No one is shouting about it. OP is just saying it's pretty solid for a a couple women just coming off a few days of brutal competition.
Seriously. Context is everything. I'd love to see those here complete what these ladies did the first 3 days of the games and then attempt the triathlon on the next.
I'll never understand those that shit on other forms of physical fitness, while beating their chest regarding their chosen area of discipline.
One of reasons people rag on Crossfit is because they lover to (literally) call themselves the fittest people on earth (or the world or whatever). If they came up with a slightly less wanky title, like Crossfit World Champ I think it would help.
Yet no one even bats an eye when the NFL, NBA, MLB, etc etc call themselves the "World Champs" even though the sports only consist of teams in Canada and the US.

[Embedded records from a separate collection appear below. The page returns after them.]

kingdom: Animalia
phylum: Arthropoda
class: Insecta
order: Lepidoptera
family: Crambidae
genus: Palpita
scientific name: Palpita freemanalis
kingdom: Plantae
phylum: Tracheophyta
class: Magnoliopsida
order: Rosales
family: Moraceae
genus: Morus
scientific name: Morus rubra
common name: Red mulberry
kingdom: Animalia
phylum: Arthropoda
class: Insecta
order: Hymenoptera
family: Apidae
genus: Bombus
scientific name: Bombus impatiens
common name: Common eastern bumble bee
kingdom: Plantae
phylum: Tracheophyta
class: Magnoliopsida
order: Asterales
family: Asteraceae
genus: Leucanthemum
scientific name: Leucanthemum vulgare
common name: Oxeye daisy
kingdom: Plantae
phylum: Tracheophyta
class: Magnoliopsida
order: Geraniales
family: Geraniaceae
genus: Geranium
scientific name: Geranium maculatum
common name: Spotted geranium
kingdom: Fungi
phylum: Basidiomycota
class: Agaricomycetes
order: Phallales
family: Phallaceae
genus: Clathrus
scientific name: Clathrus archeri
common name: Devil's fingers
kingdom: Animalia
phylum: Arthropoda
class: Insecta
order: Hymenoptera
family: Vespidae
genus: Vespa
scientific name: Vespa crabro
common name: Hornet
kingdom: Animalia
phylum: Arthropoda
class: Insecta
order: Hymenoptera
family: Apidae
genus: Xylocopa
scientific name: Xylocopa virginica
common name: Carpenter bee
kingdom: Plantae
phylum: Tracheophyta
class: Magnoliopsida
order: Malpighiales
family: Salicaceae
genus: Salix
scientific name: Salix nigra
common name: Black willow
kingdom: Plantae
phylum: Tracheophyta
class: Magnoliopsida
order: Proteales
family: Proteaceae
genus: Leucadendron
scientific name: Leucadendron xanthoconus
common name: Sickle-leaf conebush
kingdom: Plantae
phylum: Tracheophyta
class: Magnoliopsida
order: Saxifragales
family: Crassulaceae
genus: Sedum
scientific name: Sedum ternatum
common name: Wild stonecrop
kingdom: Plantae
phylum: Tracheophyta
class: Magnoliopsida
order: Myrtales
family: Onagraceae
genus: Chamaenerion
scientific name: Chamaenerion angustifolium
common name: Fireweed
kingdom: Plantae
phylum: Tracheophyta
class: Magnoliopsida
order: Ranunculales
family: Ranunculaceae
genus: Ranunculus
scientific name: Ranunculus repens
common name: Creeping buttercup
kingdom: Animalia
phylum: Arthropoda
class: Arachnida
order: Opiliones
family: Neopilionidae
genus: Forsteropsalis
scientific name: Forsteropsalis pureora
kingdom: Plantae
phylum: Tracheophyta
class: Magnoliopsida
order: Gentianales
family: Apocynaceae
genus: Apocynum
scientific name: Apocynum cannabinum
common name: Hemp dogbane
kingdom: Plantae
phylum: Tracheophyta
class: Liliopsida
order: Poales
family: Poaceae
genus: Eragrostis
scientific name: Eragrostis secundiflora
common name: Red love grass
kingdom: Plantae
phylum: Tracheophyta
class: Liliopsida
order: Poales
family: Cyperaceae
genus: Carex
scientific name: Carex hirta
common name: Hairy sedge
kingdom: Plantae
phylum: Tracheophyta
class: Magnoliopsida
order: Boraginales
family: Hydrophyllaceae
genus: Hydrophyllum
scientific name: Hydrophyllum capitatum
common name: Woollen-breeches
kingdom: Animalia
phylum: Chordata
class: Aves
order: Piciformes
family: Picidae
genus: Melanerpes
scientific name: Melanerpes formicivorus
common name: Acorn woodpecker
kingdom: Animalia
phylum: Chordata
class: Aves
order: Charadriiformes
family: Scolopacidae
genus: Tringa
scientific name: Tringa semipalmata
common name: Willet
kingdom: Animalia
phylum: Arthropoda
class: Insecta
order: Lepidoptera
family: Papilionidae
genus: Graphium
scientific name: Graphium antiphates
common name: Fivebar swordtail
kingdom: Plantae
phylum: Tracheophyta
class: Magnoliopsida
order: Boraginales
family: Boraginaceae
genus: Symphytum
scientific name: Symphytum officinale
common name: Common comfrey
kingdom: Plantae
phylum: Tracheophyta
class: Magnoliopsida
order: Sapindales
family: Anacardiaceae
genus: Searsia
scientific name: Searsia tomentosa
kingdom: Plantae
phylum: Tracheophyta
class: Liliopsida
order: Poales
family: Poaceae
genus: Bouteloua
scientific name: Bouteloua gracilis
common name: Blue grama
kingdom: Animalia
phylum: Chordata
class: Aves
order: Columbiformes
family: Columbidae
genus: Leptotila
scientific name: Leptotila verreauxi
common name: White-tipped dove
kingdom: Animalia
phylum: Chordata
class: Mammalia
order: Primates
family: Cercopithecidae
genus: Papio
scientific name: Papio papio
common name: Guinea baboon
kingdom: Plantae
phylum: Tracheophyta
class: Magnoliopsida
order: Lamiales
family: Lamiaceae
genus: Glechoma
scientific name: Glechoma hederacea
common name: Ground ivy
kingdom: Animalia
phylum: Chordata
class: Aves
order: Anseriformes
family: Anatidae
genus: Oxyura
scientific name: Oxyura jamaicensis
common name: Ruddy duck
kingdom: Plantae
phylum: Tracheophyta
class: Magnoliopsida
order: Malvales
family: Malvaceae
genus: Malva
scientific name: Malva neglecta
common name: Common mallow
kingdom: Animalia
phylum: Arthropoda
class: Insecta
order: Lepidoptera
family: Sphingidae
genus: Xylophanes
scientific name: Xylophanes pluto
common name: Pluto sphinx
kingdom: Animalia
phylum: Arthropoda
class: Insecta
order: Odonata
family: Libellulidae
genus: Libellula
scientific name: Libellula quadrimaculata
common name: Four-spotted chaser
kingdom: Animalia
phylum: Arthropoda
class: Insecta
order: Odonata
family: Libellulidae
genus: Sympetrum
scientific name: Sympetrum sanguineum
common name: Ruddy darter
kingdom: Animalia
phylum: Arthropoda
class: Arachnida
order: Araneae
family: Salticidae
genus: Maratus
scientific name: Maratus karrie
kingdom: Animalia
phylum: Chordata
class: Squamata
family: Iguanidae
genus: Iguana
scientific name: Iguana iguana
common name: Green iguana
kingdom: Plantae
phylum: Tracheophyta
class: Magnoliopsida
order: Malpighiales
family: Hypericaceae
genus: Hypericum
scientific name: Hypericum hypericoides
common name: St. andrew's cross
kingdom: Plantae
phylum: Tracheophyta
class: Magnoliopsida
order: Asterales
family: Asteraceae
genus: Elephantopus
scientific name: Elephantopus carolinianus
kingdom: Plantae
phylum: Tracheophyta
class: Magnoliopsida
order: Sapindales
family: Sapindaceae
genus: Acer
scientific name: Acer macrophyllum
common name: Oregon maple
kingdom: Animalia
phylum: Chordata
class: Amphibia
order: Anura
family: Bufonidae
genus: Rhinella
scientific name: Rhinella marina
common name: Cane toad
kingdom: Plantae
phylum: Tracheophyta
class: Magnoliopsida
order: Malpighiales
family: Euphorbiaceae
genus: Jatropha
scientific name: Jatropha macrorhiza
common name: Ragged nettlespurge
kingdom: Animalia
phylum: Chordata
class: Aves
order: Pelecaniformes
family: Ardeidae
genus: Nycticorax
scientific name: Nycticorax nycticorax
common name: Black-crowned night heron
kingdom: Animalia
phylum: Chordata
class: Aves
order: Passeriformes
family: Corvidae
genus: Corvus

At least Crossfit is international. The whole idea is they specialize in not specializing. If there is a better all around athlete, have them go compete and call themselves what they want. I have no problem with the title because it's an open competition, open to everyone in the world.
People care less about those titles because at least they're all playing the same sport, and really unless the US try to claim they're the best at football or rugby then the NFL/NBA/MLB likely are the best in the world.
Crossfit has defined 'fittest' as the best at Crossfit. So while they might be the Crossfit World Champions, most people have a hard time accepting that they're the fittest 'man' on earth. And also possibly because it makes you sound like a wanker.